AVS 55th International Symposium & Exhibition | |
Biomaterial Interfaces | Tuesday Sessions |
Session BI-TuP |
Session: | Biomaterials Interfaces Poster Session with Focus on Cells and Proteins at Interfaces |
Presenter: | J.A. Reed, University of New Mexico |
Authors: | J.A. Reed, University of New Mexico M. Bore, University of New Mexico L.K. Ista, University of New Mexico G.P. Lopez, University of New Mexico H.E. Canavan, University of New Mexico |
Correspondent: | Click to Email |
Poly(N-isopropyl acrylamide), or pNIPAM, is a smart polymer that is of great interest in the bioengineering community. Above its lower critical solution temperature (LCST), the polymer is relatively hydrophobic, and mammalian cells grown on pNIPAM-grafted surfaces act in a similar fashion as those grown on typical tissue culture polystyrene (TCPS): they proliferate into a confluent sheet. Below the LCST (i.e., room temperature) the polymer physically changes, becoming hydrophilic and swelling. Furthermore, when the temperature of the cell culture is dropped below the LCST of the polymer, the cells will detach and can be harvested for tissue engineering applications. This is in contrast to cells grown on TCPS alone, which will not detach using a temperature drop, instead requiring enzymatic digestion (via trypsin) or mechanical scraping to remove them. In this work, we present a novel, solution-based technique to generate pNIPAM surfaces from pNIPAM and tetraethyl orthosilicate (spNIPAM).
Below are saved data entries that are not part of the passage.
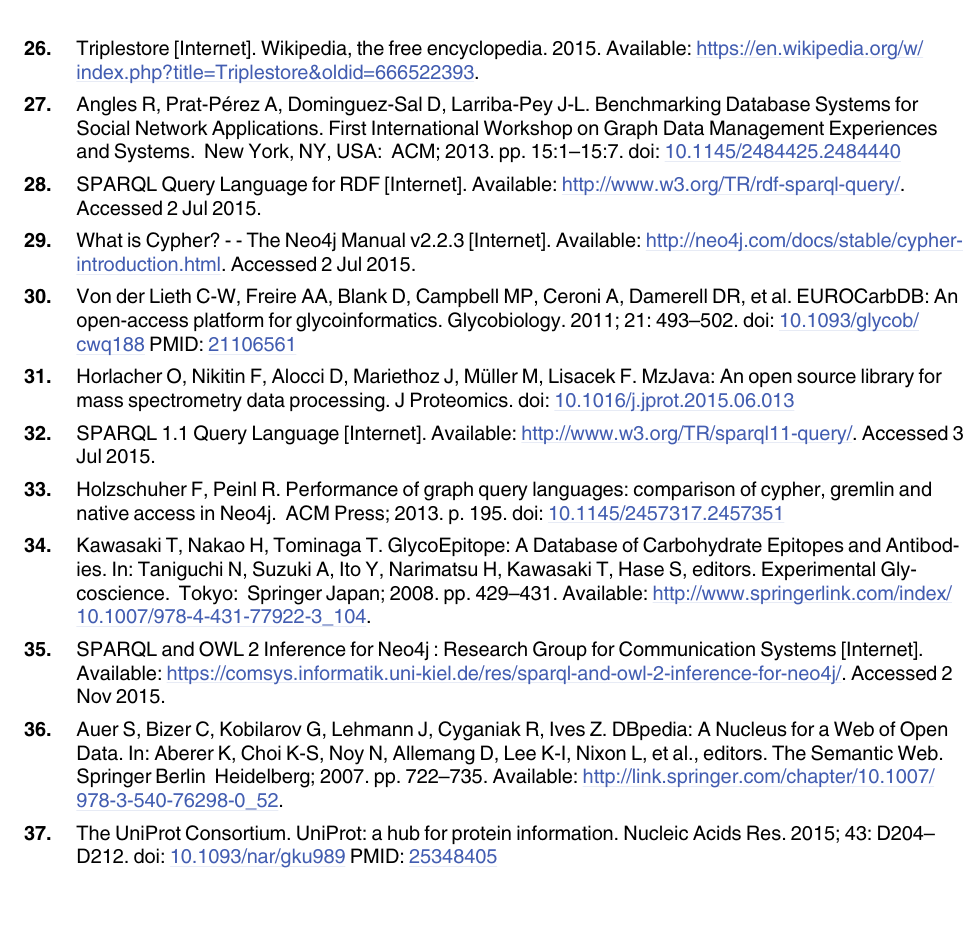
PLOS ONE | DOI:10.1371/journal.pone.0144578 December 14,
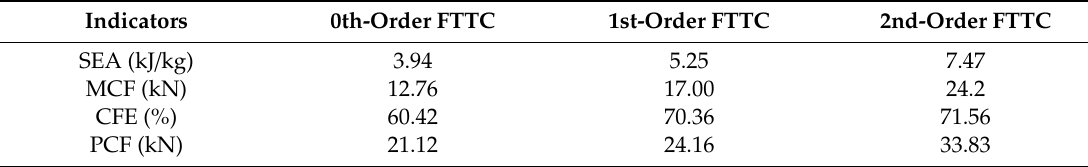
Table 6. Crashworthiness indicators of FTTC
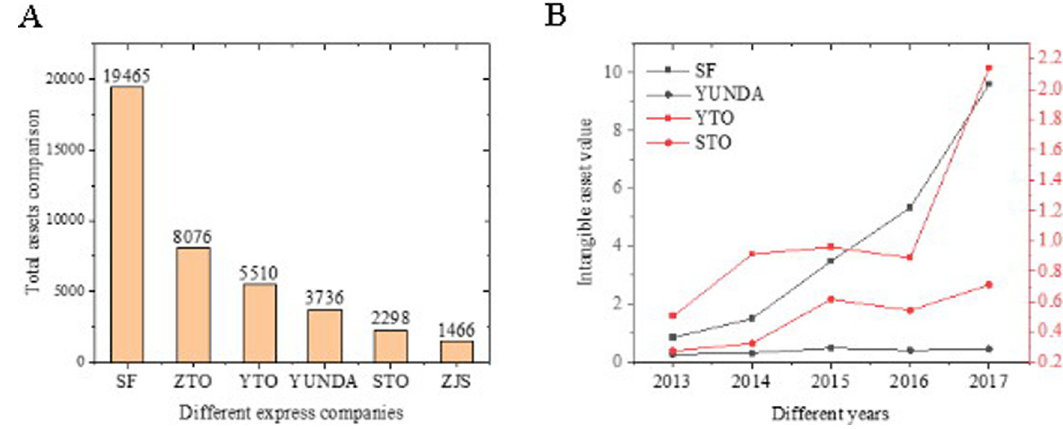
Fig 4. Comparison of the value structure of heavy assets and intangible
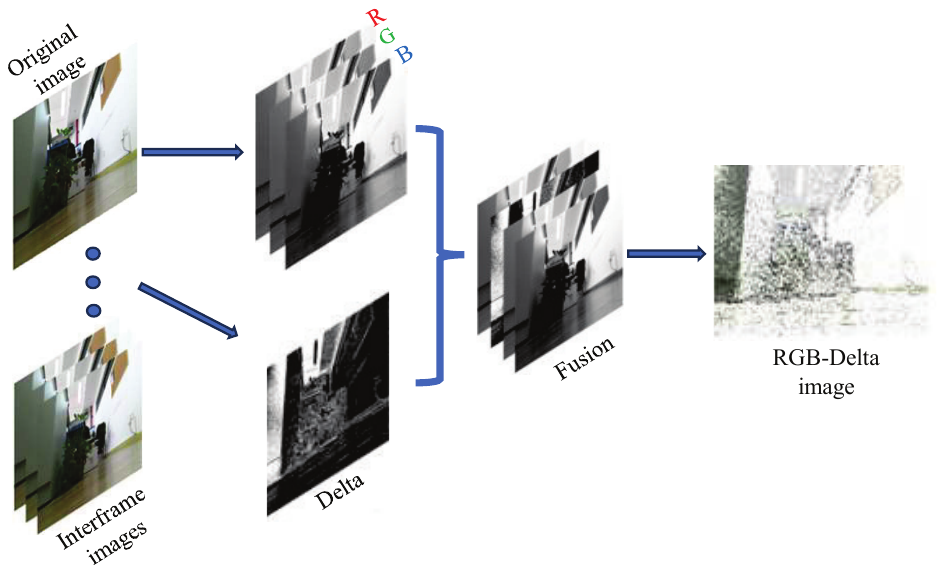
Figure 5. RGB-Delta image fusion process.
The composition of the films (i.e., weight % of pNIPAM) was optimized for reversible cell adhesion by observing the thermoresponse, surface chemistry, and cell release characteristics. Characterization of the surface chemistry of the spNIPAM substrates was done using X-ray photoelectron spectroscopy (XPS), interferometry, and contact angle measurements). Characterization of the cell-releasing behavior of the spNIPAM substrates was determined by observing the ability of surfaces to release confluent bovine aortic endothelial cells (BAECs). From these results, we conclude that the fastest, most reliable release of BAECs occurred on surfaces spin coated with a solution of .35wt% pNIPAM/TEOS.